> _AVAILABLE DATA_
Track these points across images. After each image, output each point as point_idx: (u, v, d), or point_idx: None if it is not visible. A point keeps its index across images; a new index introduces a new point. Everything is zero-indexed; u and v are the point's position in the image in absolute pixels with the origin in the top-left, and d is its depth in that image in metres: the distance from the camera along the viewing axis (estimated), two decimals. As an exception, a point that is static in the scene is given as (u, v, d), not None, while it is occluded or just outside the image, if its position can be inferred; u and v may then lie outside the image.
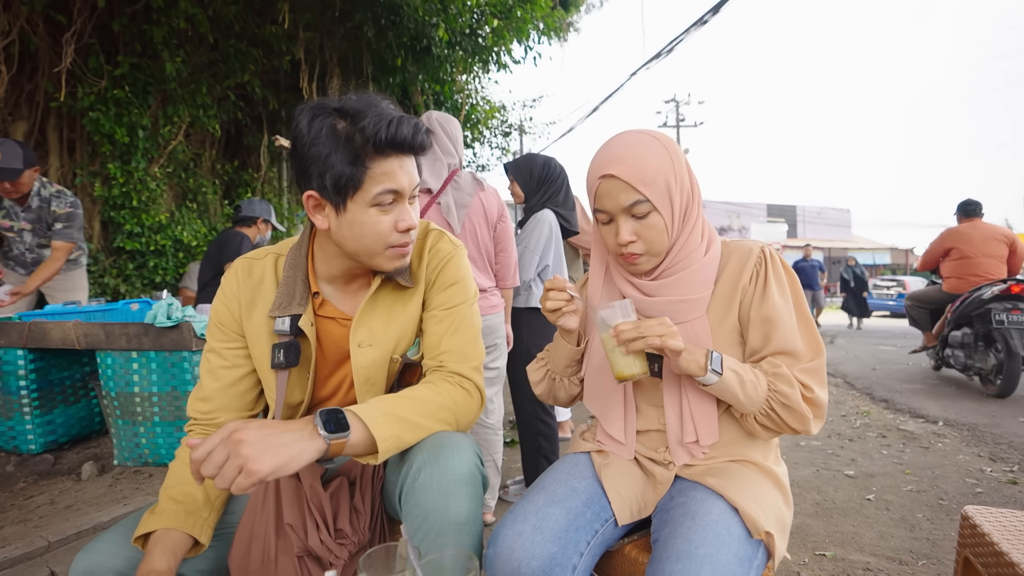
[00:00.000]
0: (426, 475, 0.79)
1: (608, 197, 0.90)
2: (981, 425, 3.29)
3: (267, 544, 0.85)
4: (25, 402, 2.25)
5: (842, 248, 29.83)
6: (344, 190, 0.81)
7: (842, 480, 2.48)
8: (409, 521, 0.80)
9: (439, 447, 0.83)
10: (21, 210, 2.71)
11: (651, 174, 0.88)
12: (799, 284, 0.95)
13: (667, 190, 0.90)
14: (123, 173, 4.20)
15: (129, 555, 0.78)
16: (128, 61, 4.12)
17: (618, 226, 0.91)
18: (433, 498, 0.78)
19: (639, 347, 0.83)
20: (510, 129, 8.88)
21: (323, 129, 0.80)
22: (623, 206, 0.89)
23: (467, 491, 0.80)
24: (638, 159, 0.89)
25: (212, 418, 0.94)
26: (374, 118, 0.80)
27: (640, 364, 0.88)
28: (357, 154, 0.80)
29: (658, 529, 0.84)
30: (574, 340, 1.02)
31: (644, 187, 0.88)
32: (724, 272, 0.95)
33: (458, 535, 0.78)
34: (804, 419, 0.87)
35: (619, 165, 0.88)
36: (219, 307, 0.95)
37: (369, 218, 0.83)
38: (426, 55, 4.84)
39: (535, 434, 2.21)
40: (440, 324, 0.96)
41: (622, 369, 0.88)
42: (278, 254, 0.99)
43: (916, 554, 1.79)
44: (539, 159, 2.31)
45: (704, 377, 0.85)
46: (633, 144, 0.91)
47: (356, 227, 0.84)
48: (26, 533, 1.61)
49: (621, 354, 0.87)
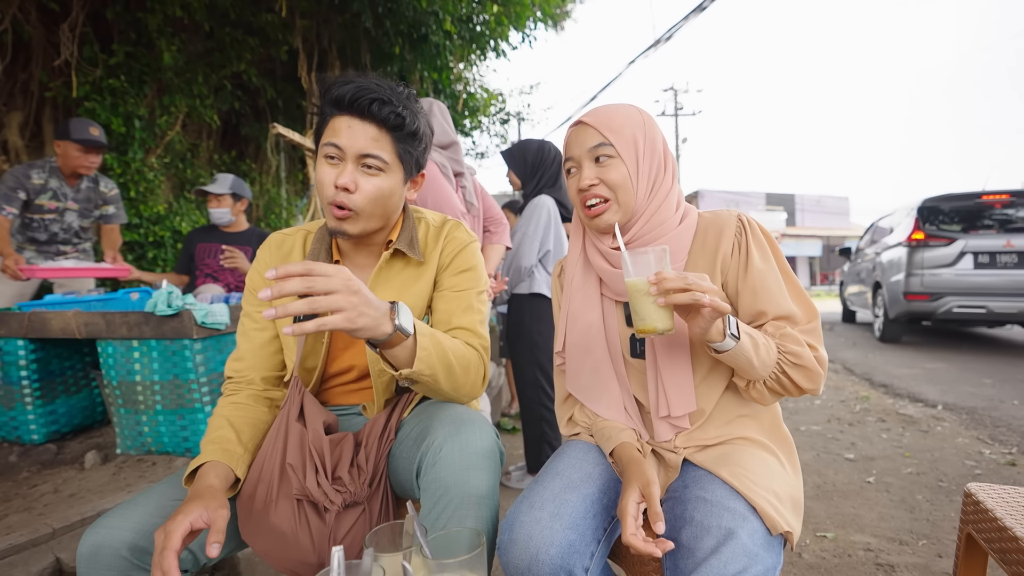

> _WORK INSTRUCTIONS_
The reply must consist of the records, repeated exactly, minus any images.

> _FINAL ANSWER_
Track these points across images. After each image, output each point as point_idx: (u, v, d), or point_idx: None if it is not visible. A point keeps its index across images; a new index introduces a new point. Everything is zero-indexed; u and v are the point's position in the image in absolute pixels with the origin in the top-left, and d is its depth in that image in metres: the distance from the camera along the viewing axis (estimated), two decimals. As an exception, a point that is static in the scene is given as (u, v, d), not None, while it is occluded or just outside the image, if its position can be inferred; u and v may then lie outside the image.
[00:00.000]
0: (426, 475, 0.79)
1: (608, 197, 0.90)
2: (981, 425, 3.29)
3: (267, 544, 0.85)
4: (25, 402, 2.25)
5: (842, 248, 29.83)
6: (344, 190, 0.81)
7: (842, 480, 2.48)
8: (409, 521, 0.80)
9: (439, 447, 0.83)
10: (21, 210, 2.71)
11: (651, 174, 0.88)
12: (799, 284, 0.95)
13: (667, 190, 0.90)
14: (123, 173, 4.20)
15: (129, 555, 0.78)
16: (128, 61, 4.12)
17: (618, 226, 0.91)
18: (433, 498, 0.78)
19: (639, 347, 0.83)
20: (510, 129, 8.88)
21: (323, 129, 0.80)
22: (623, 206, 0.89)
23: (467, 491, 0.80)
24: (638, 159, 0.89)
25: (212, 418, 0.94)
26: (374, 118, 0.80)
27: (640, 364, 0.88)
28: (357, 154, 0.80)
29: (658, 529, 0.84)
30: (574, 340, 1.02)
31: (644, 187, 0.88)
32: (724, 272, 0.95)
33: (458, 535, 0.78)
34: (804, 419, 0.87)
35: (619, 165, 0.88)
36: (219, 307, 0.95)
37: (369, 218, 0.83)
38: (426, 55, 4.84)
39: (535, 434, 2.21)
40: (440, 324, 0.96)
41: (622, 369, 0.88)
42: (278, 254, 0.99)
43: (916, 554, 1.79)
44: (539, 159, 2.31)
45: (704, 377, 0.85)
46: (633, 144, 0.91)
47: (356, 227, 0.84)
48: (26, 533, 1.61)
49: (621, 354, 0.87)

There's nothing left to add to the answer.